Era difícil explicar o efeito Brigitte Bardot. E, no entanto, as palavras do ilustre crítico Jean Douchet (no catálogo “Nouvelle Vague”, da Cinemateca Portuguesa) evidenciam-se certeiras, ao comparar a força emanada por E Deus Criou a Mulher com a obra-prima Lola Montès (1955), de Max Ophüls, que surgiu apenas uns meses antes do filme de Vadim: “E de repente o charme de Martine Carol [a atriz de Lola Montès] adquire um perfume envelhecido de avó. Um corpo selvagem, animal, livre, explode no ecrã. Sabota e revoluciona os costumes sociais em França e no mundo. BB – designação doravante universalmente conhecida desta bomba (sexual, forçosamente sexual) – vale por ela própria uma nova vaga. Ou um vagalhão.”
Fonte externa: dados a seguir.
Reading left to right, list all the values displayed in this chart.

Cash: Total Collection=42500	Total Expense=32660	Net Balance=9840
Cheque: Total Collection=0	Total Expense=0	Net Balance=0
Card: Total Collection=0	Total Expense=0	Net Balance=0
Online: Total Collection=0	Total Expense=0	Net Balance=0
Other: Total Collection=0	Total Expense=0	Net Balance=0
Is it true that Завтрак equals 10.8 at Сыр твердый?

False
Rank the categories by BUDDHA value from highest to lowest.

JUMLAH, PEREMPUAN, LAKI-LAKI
Pois bem, estava destinada a passar pelas mãos do grande nome da Nova Vaga, Jean-Luc Godard, não menos responsável pela construção da mitologia BB, através do maravilhoso O Desprezo (1963); mas antes ainda teve o seu momento de tribunal, em A Verdade (1960), de Henri-Georges Clouzot, onde um caso de homicídio e tentativa de suicídio justificam o escrutínio dramático da jovem mulher. Um filme em que os flashbacks dão conta da inquietude mágica daquele corpo, que abana as nádegas debaixo dos lençóis, fazendo mil correspondências… Por exemplo, vem à memória o mote que se ouve em E Deus Criou a Mulher: “O seu traseiro é uma canção”.
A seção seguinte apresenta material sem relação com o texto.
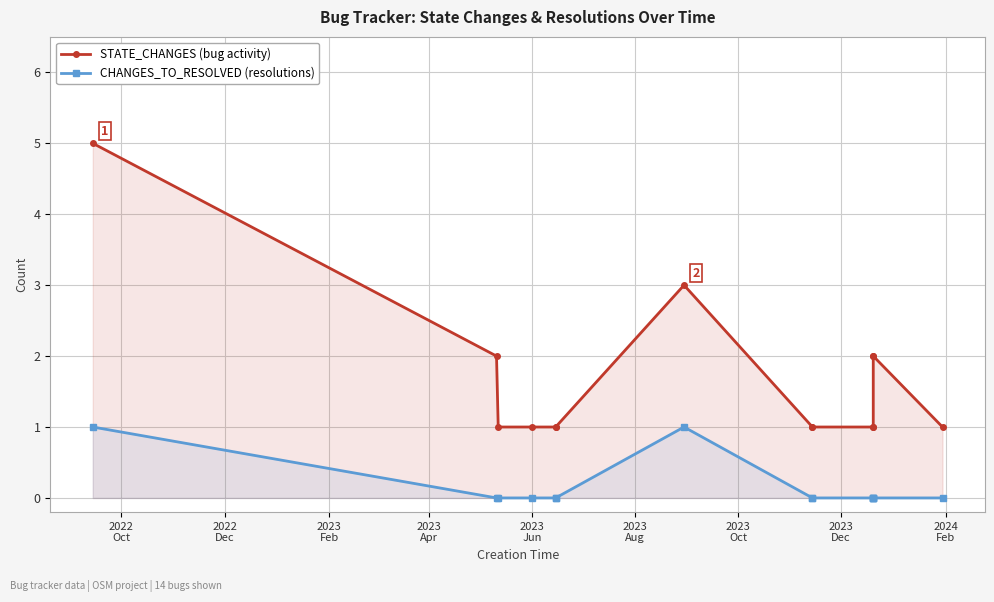

Reading left to right, transcribe all the data shown in this chart.

STATE_CHANGES: 5	2	1	1	1	1	3	1	1	1	1	2	2	1
CHANGES_TO_RESOLVED: 1	0	0	0	0	0	1	0	0	0	0	0	0	0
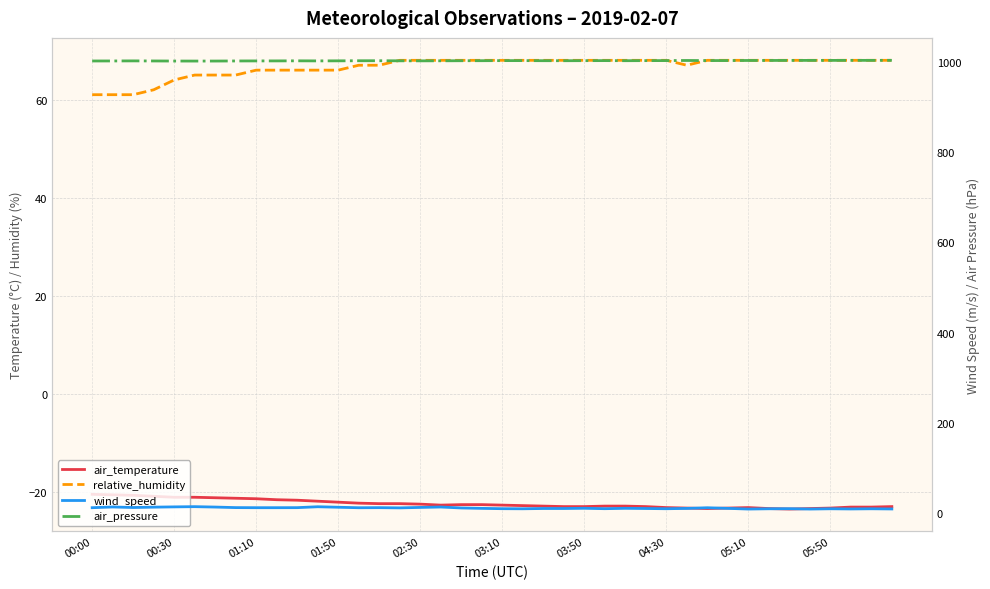

List the series in order of their peak value, highest first.

air_pressure, relative_humidity, wind_speed, air_temperature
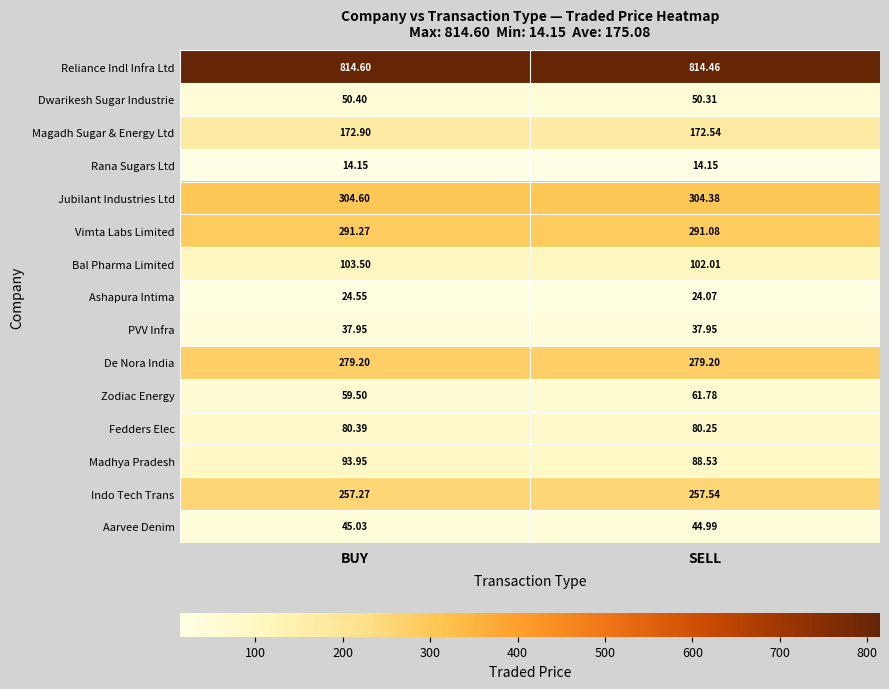

List the series in order of their peak value, lowest first.

Rana Sugars Ltd, Ashapura Intima, PVV Infra, Aarvee Denim, Dwarikesh Sugar Industrie, Zodiac Energy, Fedders Elec, Madhya Pradesh, Bal Pharma Limited, Magadh Sugar & Energy Ltd, Indo Tech Trans, De Nora India, Vimta Labs Limited, Jubilant Industries Ltd, Reliance Indl Infra Ltd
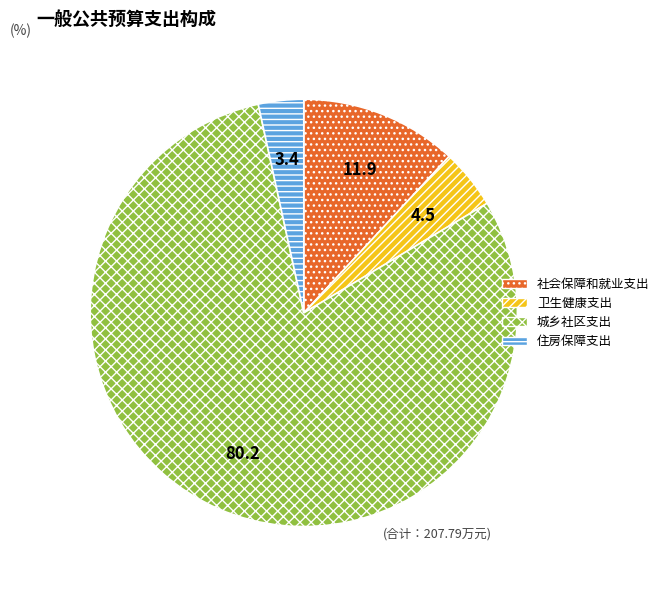

Which category has the smallest portion of the pie?

住房保障支出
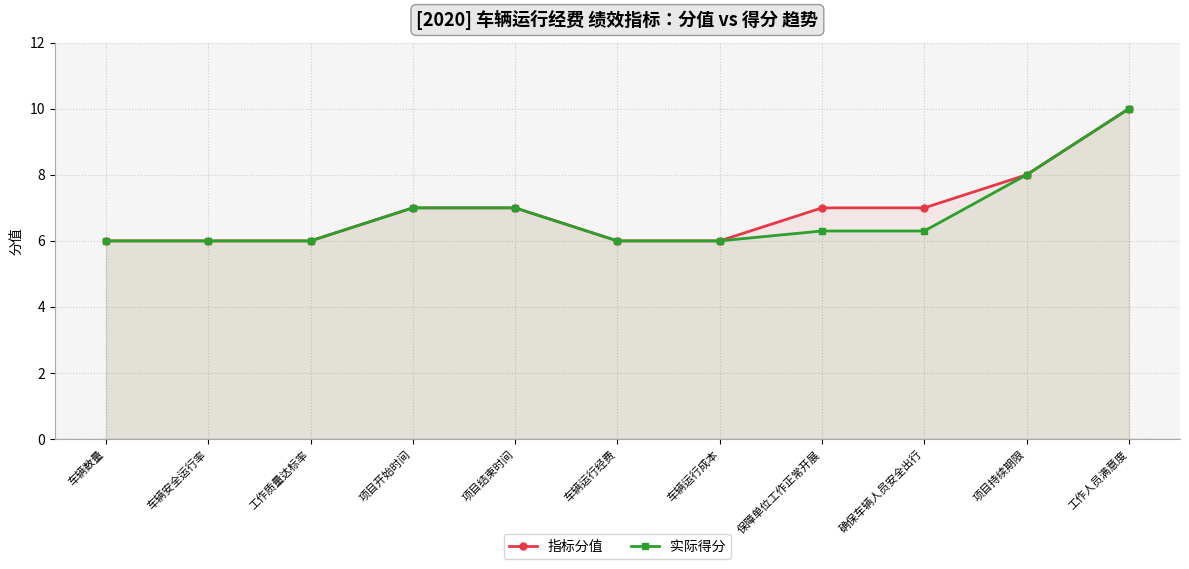

Which series has the largest total across all categories?

指标分值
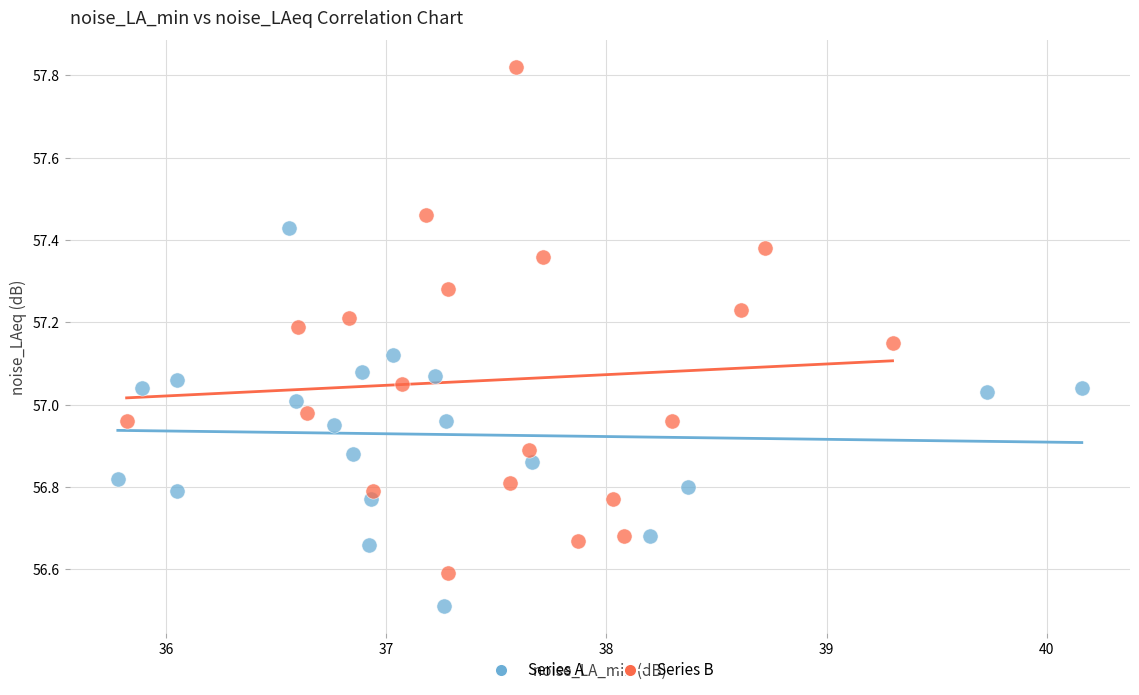

Which series contains the highest Y value?

Series B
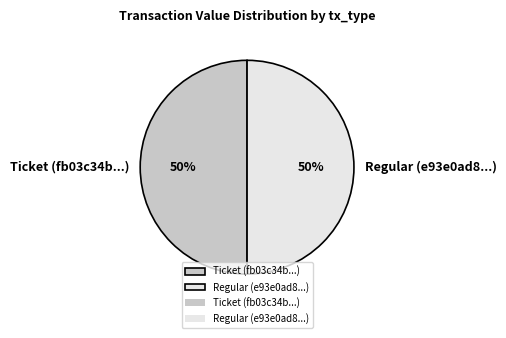

True or false: Regular (e93e0ad8...) accounts for 56% of the total.

False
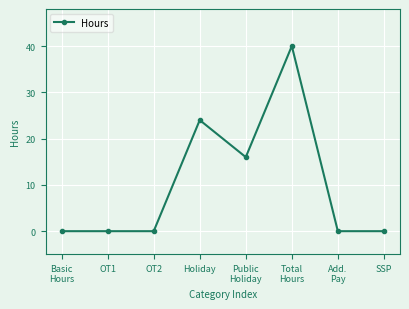

What is the sum of all values?

80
Hoje em dia, obviamente, esta frase pode ter interpretações tóxicas. Mas com certeza Bardot não se rala como elas, ou não tivesse sido uma das vozes femininas, entres as veteranas francesas, a levantar-se contra os excessos ideológicos do #MeToo. Afinal, estamos a falar da atriz que talvez mais vezes se deixou filmar de coxa nua, e cujos pezinhos de lã, com as pernas igualmente nuas, fixaram uma pose viciante: lá ia ela da cama até à janela em bicos de pés, a dançar o que quer que o éter lhe trouxesse, com a juba loura, solta ou apanhada, a organizar a silhueta no seu movimento ágil de tornozelos.

É nessa postura leve, onde se vislumbram as origens burguesas de Brigitte Anne-Marie Bardot, e os seus anos de ballet, que pulsa um novo erotismo. Ou, dito de outra maneira: logo nos anos 50, BB foi um fenómeno sociocultural, uma atitude feminina moderna e um presságio da revolução sexual da década seguinte. Inspirou uma tese feminista de Simone de Beauvoir, cantou e continuou a dançar sempre, sem ambições hollywoodescas: preferiu manter-se europeia, símbolo de um certo imaginário francês, que permitia a equivalência com Marilyn Monroe na América.

Agora, sem mostras de grande nostalgia, mas com um manifesto carinho por esses tempos, Bardot vive para a defesa dos animais, através da fundação que criou em 1986 e de um discurso que a acompanhará no resto dos seus dias: “Fujo da humanidade e tenho uma solidão que me serve muito bem”.